Fortunately for new attorneys just coming of age, legal software is changing the dynamic. Good software is helping new attorneys get better faster by improving the speed at which they develop their intuition. The tools they have available to them in the 21st century allow them to hone their intuitive skills much faster than their counterparts from earlier generations.


Scoring Big with Artificial Intelligence

NuLaw, the Fort Lauderdale developers of a legal case management software of the same name, suggest that artificial intelligence is one of the most important developments in legal software at the current time. It is being deployed to improve case acquisition, generate better data, and handle many of the mundane tasks that previously occupied an attorney’s time.

In short, artificial intelligence is making new attorneys more efficient and more knowledgeable. Efficiencies like automated calendaring and contract review free new attorneys up from tasks that do not really enhance their professional development. This gives them more time to spend actually practicing law. And the more time they spend practicing, the more quickly their intuition is developed.


Scoring Big with Big Data

Another big influence in modern legal software is big data and the analytics that come from it. Big data’s influence was not only the precursor to artificial intelligence, it continues to be the foundation on which case management software is built. It is an understatement to say that data is everything in the modern software world.

Imagine having access to an unending stream of analytics data that tells the new attorney everything he or she wants to know about the state of the practice. In an instant, attorneys can analyze billable hours. They can analyze what they have done for each hour, where time was wasted, and how time can be managed better.

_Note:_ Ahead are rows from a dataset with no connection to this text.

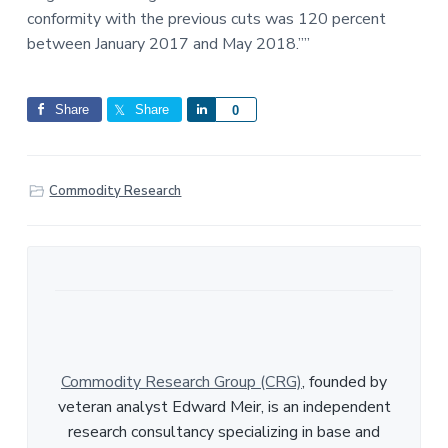
conformity with the previous cuts was 120 percent
between January 2017 and May 2018.””
Share
Share
S
0
h
a
r
Commodity Research
e
Commodity Research Group (CRG)
, founded by
veteran analyst Edward Meir, is an independent
research consultancy specializing in base and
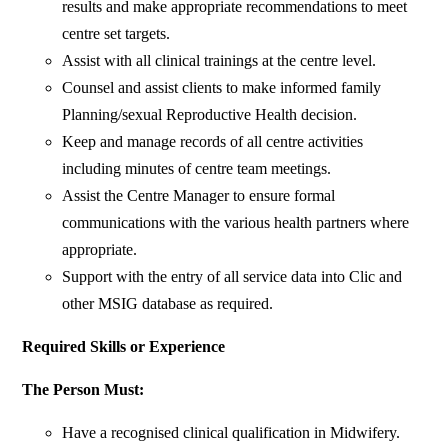
results and make appropriate recommendations to meet
centre set targets.
Assist with all clinical trainings at the centre level.
Counsel and assist clients to make informed family
Planning/sexual Reproductive Health decision.
Keep and manage records of all centre activities
including minutes of centre team meetings.
Assist the Centre Manager to ensure formal
communications with the various health partners where
appropriate.
Support with the entry of all service data into Clic and
other MSIG database as required.
Required Skills or Experience
The Person Must:
Have a recognised clinical qualification in Midwifery.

How does this sort of thing help make lawyers better? By making certain things second nature. For example, a new attorney who utilizes analytics to get a good handle on how to generate billable hours will eventually find him/herself in a place where he/she no longer has to constantly look at the numbers. He or she will innately know whether or not he/she is producing the required billable hours.

It’s like anything else. Practice long enough and you develop intuition regarding that particular task. Big data and analytics offer attorneys greater opportunities to practice in shorter periods of time. It’s like practice on steroids. It develops intuition much faster.

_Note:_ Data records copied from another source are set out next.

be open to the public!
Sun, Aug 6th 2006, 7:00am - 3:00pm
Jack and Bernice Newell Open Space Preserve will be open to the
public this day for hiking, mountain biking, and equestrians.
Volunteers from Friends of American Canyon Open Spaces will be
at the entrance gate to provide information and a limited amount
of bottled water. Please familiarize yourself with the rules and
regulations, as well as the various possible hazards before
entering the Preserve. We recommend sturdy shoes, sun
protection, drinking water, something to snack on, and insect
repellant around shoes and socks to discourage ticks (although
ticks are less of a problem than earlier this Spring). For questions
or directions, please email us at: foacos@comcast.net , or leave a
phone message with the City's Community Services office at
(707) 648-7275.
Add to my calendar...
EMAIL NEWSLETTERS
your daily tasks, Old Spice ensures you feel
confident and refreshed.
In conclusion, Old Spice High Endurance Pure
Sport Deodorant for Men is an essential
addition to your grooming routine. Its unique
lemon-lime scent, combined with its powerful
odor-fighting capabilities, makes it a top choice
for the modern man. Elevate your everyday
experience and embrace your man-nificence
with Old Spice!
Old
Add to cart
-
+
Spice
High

They Need Room to Work and Grow

NuLaw is quick to point out that software alone doesn’t make new attorneys better faster. Software is just a tool like anything else. Maximizing its benefits as a learning tool requires a different mindset. It requires the necessary room to work and grow.

New attorneys micromanaged from the minute they step into the office are attorneys who will only benefit from technology to a limited degree. If they are not given the room to use their software to its fullest potential, they will only grow at a pace acceptable to senior partners. But take off those constraints and let them go, and there’s no telling what they are capable of.

The latest in legal software can do some amazing things. Used properly, it can make new attorneys better faster.